◆ THE PROBLEM
Go through the data and copy every line in which "self" appears.

Items from a data source:

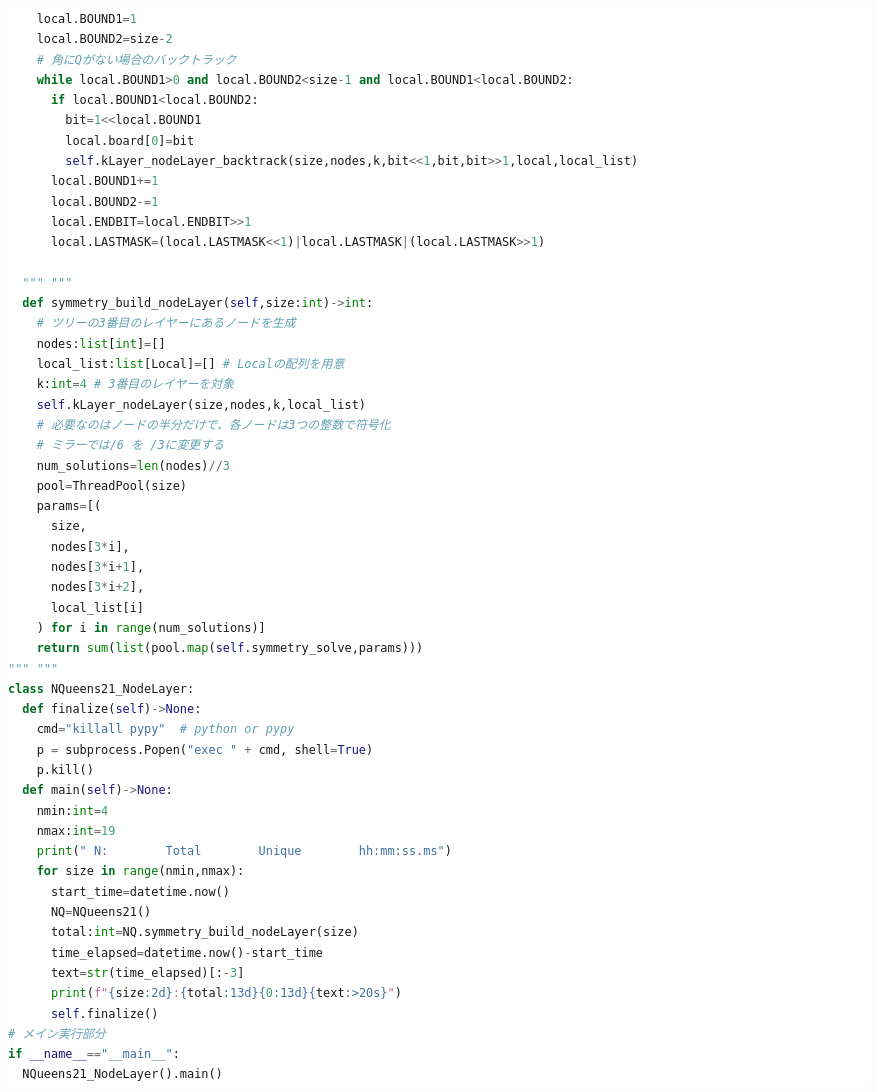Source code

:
 ``` python:14Python_NodeLayer_symmetry_ProcessPool.py
    local.BOUND1=1
    local.BOUND2=size-2
    # 角にQがない場合のバックトラック
    while local.BOUND1>0 and local.BOUND2<size-1 and local.BOUND1<local.BOUND2:
      if local.BOUND1<local.BOUND2:
        bit=1<<local.BOUND1
        local.board[0]=bit
        self.kLayer_nodeLayer_backtrack(size,nodes,k,bit<<1,bit,bit>>1,local,local_list)
      local.BOUND1+=1
      local.BOUND2-=1
      local.ENDBIT=local.ENDBIT>>1
      local.LASTMASK=(local.LASTMASK<<1)|local.LASTMASK|(local.LASTMASK>>1)

  """ """
  def symmetry_build_nodeLayer(self,size:int)->int:
    # ツリーの3番目のレイヤーにあるノードを生成
    nodes:list[int]=[]
    local_list:list[Local]=[] # Localの配列を用意
    k:int=4 # 3番目のレイヤーを対象
    self.kLayer_nodeLayer(size,nodes,k,local_list)
    # 必要なのはノードの半分だけで、各ノードは3つの整数で符号化
    # ミラーでは/6 を /3に変更する
    num_solutions=len(nodes)//3
    pool=ThreadPool(size)
    params=[(
      size,
      nodes[3*i],
      nodes[3*i+1],
      nodes[3*i+2],
      local_list[i]
    ) for i in range(num_solutions)]
    return sum(list(pool.map(self.symmetry_solve,params)))
""" """
class NQueens21_NodeLayer:
  def finalize(self)->None:
    cmd="killall pypy"  # python or pypy
    p = subprocess.Popen("exec " + cmd, shell=True)
    p.kill()
  def main(self)->None:
    nmin:int=4
    nmax:int=19
    print(" N:        Total        Unique        hh:mm:ss.ms")
    for size in range(nmin,nmax):
      start_time=datetime.now()
      NQ=NQueens21()
      total:int=NQ.symmetry_build_nodeLayer(size)
      time_elapsed=datetime.now()-start_time
      text=str(time_elapsed)[:-3] 
      print(f"{size:2d}:{total:13d}{0:13d}{text:>20s}")
      self.finalize()
# メイン実行部分
if __name__=="__main__":
  NQueens21_NodeLayer().main()
```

◆ RESPONSE BOX
        self.kLayer_nodeLayer_backtrack(size,nodes,k,bit<<1,bit,bit>>1,local,local_list)
  def symmetry_build_nodeLayer(self,size:int)->int:
    self.kLayer_nodeLayer(size,nodes,k,local_list)
    return sum(list(pool.map(self.symmetry_solve,params)))
  def finalize(self)->None:
  def main(self)->None:
      self.finalize()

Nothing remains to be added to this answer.